Cette locution aura eu sur moi à ce moment-là l’effet thérapeutique voulu, m’apportant lucidité sur les responsabilités que j’exerçais.

D’autre part, elle m’a aussi aidée à lutter contre le dégout de l’humain que peut instiller toute l’injustice vécue et observée. Memento mori. C’est aussi le rappel de nos fondamentaux, nous sommes égaux face à la mort.

De là est venue l’intuition qui, de lectures en rencontres, m’a amenée à comprendre la place qui pouvait être la mienne - auprès des vivant·e·s et des mort·e·s. En me formant, j’ai rencontré des situations bouleversantes d’humanité, qui ne peuvent que réconcilier.

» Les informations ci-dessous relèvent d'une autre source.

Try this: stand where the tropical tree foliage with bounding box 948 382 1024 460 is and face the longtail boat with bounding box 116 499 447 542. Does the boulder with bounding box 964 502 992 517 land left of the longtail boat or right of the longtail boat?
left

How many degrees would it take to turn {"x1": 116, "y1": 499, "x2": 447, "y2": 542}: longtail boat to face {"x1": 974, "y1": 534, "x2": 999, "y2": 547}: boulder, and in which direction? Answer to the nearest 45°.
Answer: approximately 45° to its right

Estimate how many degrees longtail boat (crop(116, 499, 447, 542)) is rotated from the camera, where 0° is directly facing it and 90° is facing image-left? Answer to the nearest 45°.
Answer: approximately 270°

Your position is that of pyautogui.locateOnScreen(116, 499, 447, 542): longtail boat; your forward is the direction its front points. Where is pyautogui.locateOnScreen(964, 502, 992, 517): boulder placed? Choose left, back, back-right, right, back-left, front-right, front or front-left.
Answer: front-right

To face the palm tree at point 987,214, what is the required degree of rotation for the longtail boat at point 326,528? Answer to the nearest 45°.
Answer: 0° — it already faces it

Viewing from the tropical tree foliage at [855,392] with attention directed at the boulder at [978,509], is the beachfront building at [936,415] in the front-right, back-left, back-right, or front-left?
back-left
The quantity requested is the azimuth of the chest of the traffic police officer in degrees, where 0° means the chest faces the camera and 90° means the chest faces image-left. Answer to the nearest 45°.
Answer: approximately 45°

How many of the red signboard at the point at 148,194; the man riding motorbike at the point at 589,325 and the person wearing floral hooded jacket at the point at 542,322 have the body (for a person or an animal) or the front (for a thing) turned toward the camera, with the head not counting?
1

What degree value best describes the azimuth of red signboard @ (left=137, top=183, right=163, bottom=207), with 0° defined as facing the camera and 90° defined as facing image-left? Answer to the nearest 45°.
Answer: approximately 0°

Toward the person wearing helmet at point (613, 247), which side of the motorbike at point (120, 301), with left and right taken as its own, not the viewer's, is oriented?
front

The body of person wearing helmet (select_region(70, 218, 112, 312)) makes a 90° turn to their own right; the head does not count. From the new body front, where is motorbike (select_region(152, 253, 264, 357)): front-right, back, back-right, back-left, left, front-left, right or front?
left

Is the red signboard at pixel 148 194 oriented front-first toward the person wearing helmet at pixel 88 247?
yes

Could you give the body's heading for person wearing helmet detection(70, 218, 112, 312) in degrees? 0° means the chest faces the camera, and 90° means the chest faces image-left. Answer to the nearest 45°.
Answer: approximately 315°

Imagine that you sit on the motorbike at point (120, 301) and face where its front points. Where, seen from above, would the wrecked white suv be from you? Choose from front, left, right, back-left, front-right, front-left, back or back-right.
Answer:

Comme celle-ci, car il faut tout de même une belle histoire à défaut d’être la mienne. C’était un jour de mai. Au cimetière de Bruxelles, on enterrait Simone. Elle avait 74 ans. Elle vivait dans une maison de repos. De son passé on ne saura rien. On sait uniquement qu’aucun proche ne s’est manifesté et qu’elle ne survivait que grâce à l’aide publique. C’était le printemps, et le vent soufflait légèrement sur les rayons de soleil qui réchauffaient le carré des indigent·e·s. Peut-être le plus beau coin du cimetière, l’argent l’ayant déserté c’est la végétation qui y tient le rôle principal. On s’attendait à un enterrement sans personne d’autre que les employé·e·s du cimetière. Pourtant arrivent trois femmes entre deux âges. Joyeuses et bavardes, elles nous saluent rapidement avec un air d’habituées et se demandent s’il faut pour Simone un « Notre Père » ou pas. « Mais oui, rappelle-toi, elle avait une icône dans son armoire, Simone ». Le « Notre Père » est entonné sans larmes ni conviction. Un bouquet de roses est déposé avec tendresse au bord de la fosse. Un aurevoir est prononcé et la petite troupe s’apprête à quitter les lieux. La curiosité me pousse à aborder ces trois dames. Elles sont aides-soignantes dans l’établissement public où Simone a terminé ses jours. Elles sont là sur leur jour de congé, « parce que c’est normal », « on l’aimait bien Simone », « mais on vient pour toutes les personnes seules, même les affreuses, hein ». Leurs rires à la cantonade s’éloignent et me laissent au bord de l’existence de Simone, cette existence qui aura changer la mienne. C’est à ce moment que mon intuition prend corps. Alors que je testais mon intuition à l’épreuve du quotidien en observant des cérémonies de funérailles, c’est celle de Simone qui m’a donné la confiance dont je manquais. Merci à elle et aux trois aides-soignantes qui étaient là. Avec elles, mon intuition est passé au stade de la conviction : je veillerai à soigner les morts pour guérir les vivants*.

*Merci à Magali Molinié pour son titre, et son ouvrage fabuleux.